>>>>>
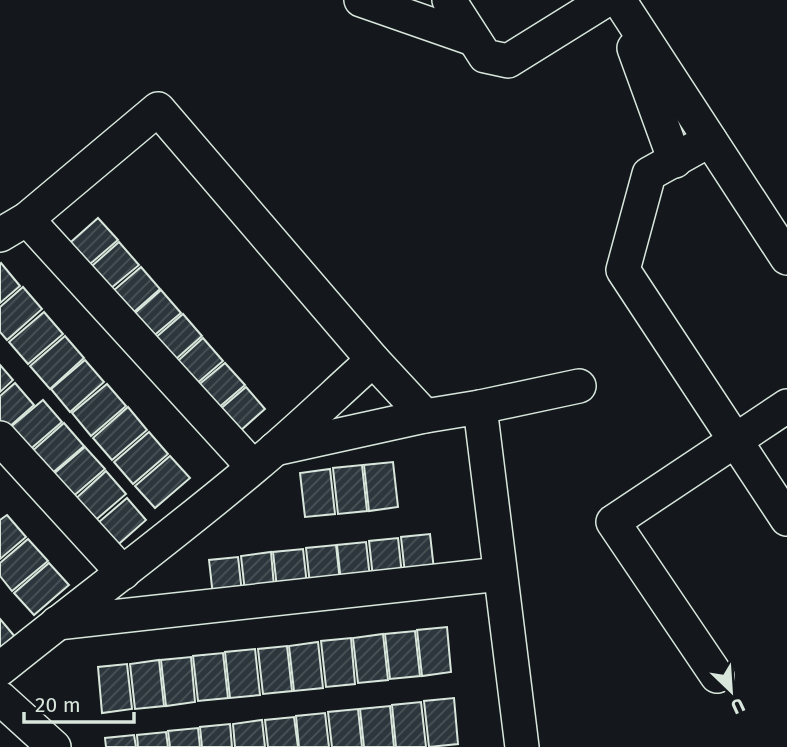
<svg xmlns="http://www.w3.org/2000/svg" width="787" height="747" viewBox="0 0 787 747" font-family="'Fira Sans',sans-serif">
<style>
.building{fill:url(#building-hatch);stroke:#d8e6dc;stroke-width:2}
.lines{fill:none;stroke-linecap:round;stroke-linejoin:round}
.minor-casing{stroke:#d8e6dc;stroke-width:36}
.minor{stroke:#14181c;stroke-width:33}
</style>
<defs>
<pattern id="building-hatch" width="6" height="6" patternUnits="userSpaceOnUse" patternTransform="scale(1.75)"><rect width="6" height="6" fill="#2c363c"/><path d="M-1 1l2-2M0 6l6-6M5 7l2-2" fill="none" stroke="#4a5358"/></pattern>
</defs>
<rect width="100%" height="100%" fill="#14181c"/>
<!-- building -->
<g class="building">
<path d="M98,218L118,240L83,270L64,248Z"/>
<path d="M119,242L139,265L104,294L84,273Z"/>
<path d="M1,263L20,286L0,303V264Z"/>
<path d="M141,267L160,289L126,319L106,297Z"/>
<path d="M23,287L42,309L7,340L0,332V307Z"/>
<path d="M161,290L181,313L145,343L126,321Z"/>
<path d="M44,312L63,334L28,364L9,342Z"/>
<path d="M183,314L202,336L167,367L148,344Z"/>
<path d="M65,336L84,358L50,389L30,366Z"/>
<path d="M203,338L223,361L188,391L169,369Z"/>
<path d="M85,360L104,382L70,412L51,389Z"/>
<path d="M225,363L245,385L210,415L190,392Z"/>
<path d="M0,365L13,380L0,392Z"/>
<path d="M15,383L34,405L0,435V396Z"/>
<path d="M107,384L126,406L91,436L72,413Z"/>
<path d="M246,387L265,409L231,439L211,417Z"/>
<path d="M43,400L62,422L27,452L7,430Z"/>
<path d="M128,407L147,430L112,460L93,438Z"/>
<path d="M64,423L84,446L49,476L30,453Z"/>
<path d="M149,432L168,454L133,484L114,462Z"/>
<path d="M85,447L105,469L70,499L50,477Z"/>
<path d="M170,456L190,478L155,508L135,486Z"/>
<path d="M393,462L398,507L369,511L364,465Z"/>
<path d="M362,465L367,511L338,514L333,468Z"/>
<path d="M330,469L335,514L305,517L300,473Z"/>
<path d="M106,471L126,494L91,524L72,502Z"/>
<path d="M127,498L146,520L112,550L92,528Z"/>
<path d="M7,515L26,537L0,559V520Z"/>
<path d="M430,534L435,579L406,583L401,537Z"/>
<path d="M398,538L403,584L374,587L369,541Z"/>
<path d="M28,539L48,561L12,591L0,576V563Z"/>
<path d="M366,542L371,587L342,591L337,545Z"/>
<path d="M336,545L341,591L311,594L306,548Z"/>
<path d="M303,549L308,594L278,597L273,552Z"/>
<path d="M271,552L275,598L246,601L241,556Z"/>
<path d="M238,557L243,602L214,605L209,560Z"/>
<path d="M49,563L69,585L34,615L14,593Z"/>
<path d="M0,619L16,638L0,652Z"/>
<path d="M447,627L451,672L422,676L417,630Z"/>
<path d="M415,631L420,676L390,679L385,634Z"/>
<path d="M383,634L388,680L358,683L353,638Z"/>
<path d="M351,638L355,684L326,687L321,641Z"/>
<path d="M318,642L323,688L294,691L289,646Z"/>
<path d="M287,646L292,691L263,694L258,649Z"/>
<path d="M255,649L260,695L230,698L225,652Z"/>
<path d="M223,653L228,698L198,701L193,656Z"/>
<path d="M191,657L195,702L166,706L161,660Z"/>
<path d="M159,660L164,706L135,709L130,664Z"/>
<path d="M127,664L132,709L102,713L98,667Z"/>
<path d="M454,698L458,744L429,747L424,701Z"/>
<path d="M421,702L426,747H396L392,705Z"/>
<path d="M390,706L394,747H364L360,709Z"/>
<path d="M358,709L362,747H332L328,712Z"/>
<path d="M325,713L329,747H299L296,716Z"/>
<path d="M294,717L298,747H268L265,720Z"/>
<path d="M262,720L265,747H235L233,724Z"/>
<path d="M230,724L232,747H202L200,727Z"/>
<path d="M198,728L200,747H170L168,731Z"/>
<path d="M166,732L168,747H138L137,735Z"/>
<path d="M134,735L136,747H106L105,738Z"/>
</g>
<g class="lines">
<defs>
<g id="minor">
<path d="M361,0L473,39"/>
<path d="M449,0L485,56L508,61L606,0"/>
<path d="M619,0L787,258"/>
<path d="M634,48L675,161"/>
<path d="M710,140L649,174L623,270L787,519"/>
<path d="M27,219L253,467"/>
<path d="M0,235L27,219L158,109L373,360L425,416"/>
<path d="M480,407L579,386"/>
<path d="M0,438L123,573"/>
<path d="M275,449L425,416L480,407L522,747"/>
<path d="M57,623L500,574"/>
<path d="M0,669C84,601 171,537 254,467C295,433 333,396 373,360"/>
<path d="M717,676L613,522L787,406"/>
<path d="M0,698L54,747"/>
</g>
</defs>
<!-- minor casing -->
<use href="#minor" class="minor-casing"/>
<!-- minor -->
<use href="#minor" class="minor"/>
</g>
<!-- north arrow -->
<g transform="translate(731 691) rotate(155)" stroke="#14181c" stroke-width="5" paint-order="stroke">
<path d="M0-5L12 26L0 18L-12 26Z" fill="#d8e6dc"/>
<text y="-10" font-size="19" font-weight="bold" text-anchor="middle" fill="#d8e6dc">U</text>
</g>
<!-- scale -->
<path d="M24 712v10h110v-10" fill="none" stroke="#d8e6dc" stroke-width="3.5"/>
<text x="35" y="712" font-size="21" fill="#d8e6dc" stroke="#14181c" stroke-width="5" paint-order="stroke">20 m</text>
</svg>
<<<<<
Copy out all the data exactly; skip the pictures.

<svg xmlns="http://www.w3.org/2000/svg" width="787" height="747" viewBox="0 0 787 747" font-family="'Fira Sans',sans-serif">
<style>
.building{fill:url(#building-hatch);stroke:#d8e6dc;stroke-width:2}
.lines{fill:none;stroke-linecap:round;stroke-linejoin:round}
.minor-casing{stroke:#d8e6dc;stroke-width:36}
.minor{stroke:#14181c;stroke-width:33}
</style>
<defs>
<pattern id="building-hatch" width="6" height="6" patternUnits="userSpaceOnUse" patternTransform="scale(1.75)"><rect width="6" height="6" fill="#2c363c"/><path d="M-1 1l2-2M0 6l6-6M5 7l2-2" fill="none" stroke="#4a5358"/></pattern>
</defs>
<rect width="100%" height="100%" fill="#14181c"/>
<!-- building -->
<g class="building">
<path d="M98,218L118,240L83,270L64,248Z"/>
<path d="M119,242L139,265L104,294L84,273Z"/>
<path d="M1,263L20,286L0,303V264Z"/>
<path d="M141,267L160,289L126,319L106,297Z"/>
<path d="M23,287L42,309L7,340L0,332V307Z"/>
<path d="M161,290L181,313L145,343L126,321Z"/>
<path d="M44,312L63,334L28,364L9,342Z"/>
<path d="M183,314L202,336L167,367L148,344Z"/>
<path d="M65,336L84,358L50,389L30,366Z"/>
<path d="M203,338L223,361L188,391L169,369Z"/>
<path d="M85,360L104,382L70,412L51,389Z"/>
<path d="M225,363L245,385L210,415L190,392Z"/>
<path d="M0,365L13,380L0,392Z"/>
<path d="M15,383L34,405L0,435V396Z"/>
<path d="M107,384L126,406L91,436L72,413Z"/>
<path d="M246,387L265,409L231,439L211,417Z"/>
<path d="M43,400L62,422L27,452L7,430Z"/>
<path d="M128,407L147,430L112,460L93,438Z"/>
<path d="M64,423L84,446L49,476L30,453Z"/>
<path d="M149,432L168,454L133,484L114,462Z"/>
<path d="M85,447L105,469L70,499L50,477Z"/>
<path d="M170,456L190,478L155,508L135,486Z"/>
<path d="M393,462L398,507L369,511L364,465Z"/>
<path d="M362,465L367,511L338,514L333,468Z"/>
<path d="M330,469L335,514L305,517L300,473Z"/>
<path d="M106,471L126,494L91,524L72,502Z"/>
<path d="M127,498L146,520L112,550L92,528Z"/>
<path d="M7,515L26,537L0,559V520Z"/>
<path d="M430,534L435,579L406,583L401,537Z"/>
<path d="M398,538L403,584L374,587L369,541Z"/>
<path d="M28,539L48,561L12,591L0,576V563Z"/>
<path d="M366,542L371,587L342,591L337,545Z"/>
<path d="M336,545L341,591L311,594L306,548Z"/>
<path d="M303,549L308,594L278,597L273,552Z"/>
<path d="M271,552L275,598L246,601L241,556Z"/>
<path d="M238,557L243,602L214,605L209,560Z"/>
<path d="M49,563L69,585L34,615L14,593Z"/>
<path d="M0,619L16,638L0,652Z"/>
<path d="M447,627L451,672L422,676L417,630Z"/>
<path d="M415,631L420,676L390,679L385,634Z"/>
<path d="M383,634L388,680L358,683L353,638Z"/>
<path d="M351,638L355,684L326,687L321,641Z"/>
<path d="M318,642L323,688L294,691L289,646Z"/>
<path d="M287,646L292,691L263,694L258,649Z"/>
<path d="M255,649L260,695L230,698L225,652Z"/>
<path d="M223,653L228,698L198,701L193,656Z"/>
<path d="M191,657L195,702L166,706L161,660Z"/>
<path d="M159,660L164,706L135,709L130,664Z"/>
<path d="M127,664L132,709L102,713L98,667Z"/>
<path d="M454,698L458,744L429,747L424,701Z"/>
<path d="M421,702L426,747H396L392,705Z"/>
<path d="M390,706L394,747H364L360,709Z"/>
<path d="M358,709L362,747H332L328,712Z"/>
<path d="M325,713L329,747H299L296,716Z"/>
<path d="M294,717L298,747H268L265,720Z"/>
<path d="M262,720L265,747H235L233,724Z"/>
<path d="M230,724L232,747H202L200,727Z"/>
<path d="M198,728L200,747H170L168,731Z"/>
<path d="M166,732L168,747H138L137,735Z"/>
<path d="M134,735L136,747H106L105,738Z"/>
</g>
<g class="lines">
<defs>
<g id="minor">
<path d="M361,0L473,39"/>
<path d="M449,0L485,56L508,61L606,0"/>
<path d="M619,0L787,258"/>
<path d="M634,48L675,161"/>
<path d="M710,140L649,174L623,270L787,519"/>
<path d="M27,219L253,467"/>
<path d="M0,235L27,219L158,109L373,360L425,416"/>
<path d="M480,407L579,386"/>
<path d="M0,438L123,573"/>
<path d="M275,449L425,416L480,407L522,747"/>
<path d="M57,623L500,574"/>
<path d="M0,669C84,601 171,537 254,467C295,433 333,396 373,360"/>
<path d="M717,676L613,522L787,406"/>
<path d="M0,698L54,747"/>
</g>
</defs>
<!-- minor casing -->
<use href="#minor" class="minor-casing"/>
<!-- minor -->
<use href="#minor" class="minor"/>
</g>
<!-- north arrow -->
<g transform="translate(731 691) rotate(155)" stroke="#14181c" stroke-width="5" paint-order="stroke">
<path d="M0-5L12 26L0 18L-12 26Z" fill="#d8e6dc"/>
<text y="-10" font-size="19" font-weight="bold" text-anchor="middle" fill="#d8e6dc">U</text>
</g>
<!-- scale -->
<path d="M24 712v10h110v-10" fill="none" stroke="#d8e6dc" stroke-width="3.5"/>
<text x="35" y="712" font-size="21" fill="#d8e6dc" stroke="#14181c" stroke-width="5" paint-order="stroke">20 m</text>
</svg>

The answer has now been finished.